Обычно за это наказывают. Я не знаю, почему было принято такое решение, но мне о нем говорили, что здесь его не уважают. Это было видно и по тому, как быстро он сблизился с Мирчей Друком [первым премьер-министром в истории независимой Молдовы в 1990–1991 годах, инициатором похода на Гагаузию в 1990 году, в 1992 году эмигрировавшим в Румынию], который, как он говорит, «старался взорвать СССР изнутри». Хотя и он сотрудничал с КГБ.
— Друк тоже работал на КГБ?
— А кто в то время не сотрудничал с Комитетом? Такого человека очень трудно встретить. Я однажды жестоко пошутил в отношении Гимпу [молдавский государственный и политический деятель, исполняющий обязанности президента Республики Молдова с 11 сентября 2009 по 28 декабря 2010; председатель Парламента Республики Молдова с 28 августа 2009 по 28 декабря 2010; лидер Либеральной партии Молдовы]. В одной из телепередач, где я участвовал, спросили: «А вот Гимпу работал на КГБ?» Я ответил: «Гимпу? Нет, что вы, КГБ имел дело с серьезными людьми».
— Были ли попытки сорвать процесс урегулирования?

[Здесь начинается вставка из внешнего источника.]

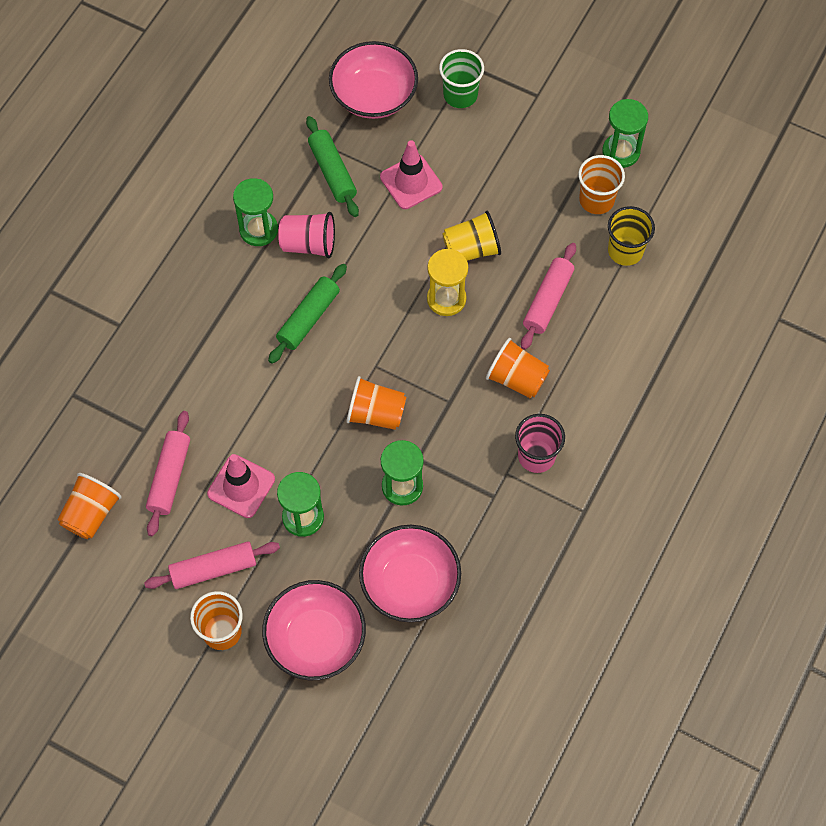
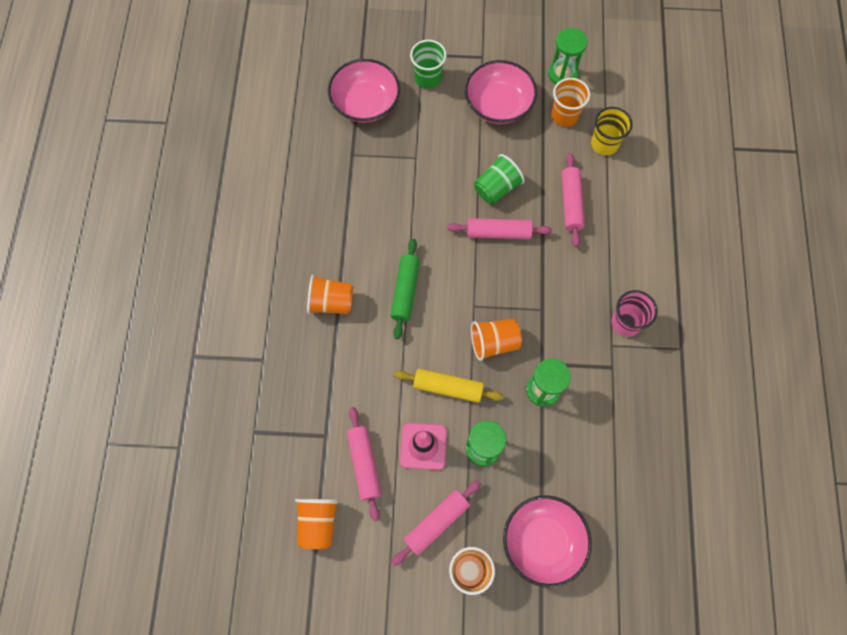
camera: 25 degrees left, 5 degrees up
green hourglass [233,178,278,246] -> none
pink cup [278,212,335,258] -> none
green rolling pin [306,116,359,217] -> none
pink bowl [359,525,461,622] -> pink bowl moved to [465,60,537,124]
pink traffic cone [380,140,442,209] -> none
yellow hourglass [427,249,468,316] -> pink rolling pin [447,218,552,239]
yellow cup [442,211,501,261] -> green cup [474,154,525,204]
orange cup [486,338,550,399] -> orange cup moved to [307,275,353,314]
none -> yellow rolling pin [394,368,504,403]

— Попыток сорвать урегулирование не было хотя бы потому, что наша сторона вообще не контролировала этот процесс.
При этом Россию тоже использовали — столкнули два православных народа, между которыми скрещивание семей, родственные связи, совместная учеба. И дошло до того, что мы начали друг в друга стрелять!
Мы хотели этого? Это было выгодно России? Это было выгодно молдованам? Нас просто столкнули! Наша ошибка в том, что мы не разгадали этот замысел, не смогли ему противостоять…
— Возможно ли было на тот момент развить диалог и добиться окончательного политического урегулирования?
— На бумаге, формально, да, но в реальности — нет. Потому что Бирштейн получил то, что хотел. Я же говорю: один из организаторов — это Бирштейн. То, что он после развала СССР распоряжался частью средств КПСС, то, что таких, как он, в той банде было много, и они имели свою организацию, это другой вопрос.
Они получили возможность распоряжаться частью народного богатства Молдавской ССР, расположенной на левом берегу Днестра. Посмотрите, кто все это приватизировал, все самые ценные предприятия в Приднестровье, кто в одночасье стал миллионером, и все вопросы закончатся. В чьих руках оказались предприятия, на которых производились серьезные вещи, в том числе для «оборонки»? Их всех, я имею в виду организаторов, устраивало создание «серой зоны» в Приднестровье.
Кто сегодня имеет ясное представление о продаже тех вооружений, которые были в Колбасне? Кто разбогател за счет продажи вывезенного имущества группы советских войск в Германии?
Кстати, были «горячие головы», которые предлагали взорвать Колбасну. Я сделал запрос специалистам, и когда получил ответ, просто ужаснулся — не было бы ни Рыбницы, ни Резины [районные центры Молдовы], ни части территории прилегающей Украины. Это была бы крупнейшая экологическая катастрофа.
Были предложения взорвать Маяки [поселок в Приднестровье, где с советского времени расположены антенны космической связи и радиоцентр], я их снова послал. Я за прошедшие 30 лет неоднократно встречался с теми, в кого стреляли наши и кто стрелял в нас, и сейчас у нас очень хорошие отношения, потому что мы поняли — все мы жертвы. Нас использовали, что тут говорить. Если бы мы были более умными и больше понимали, все было бы по-другому.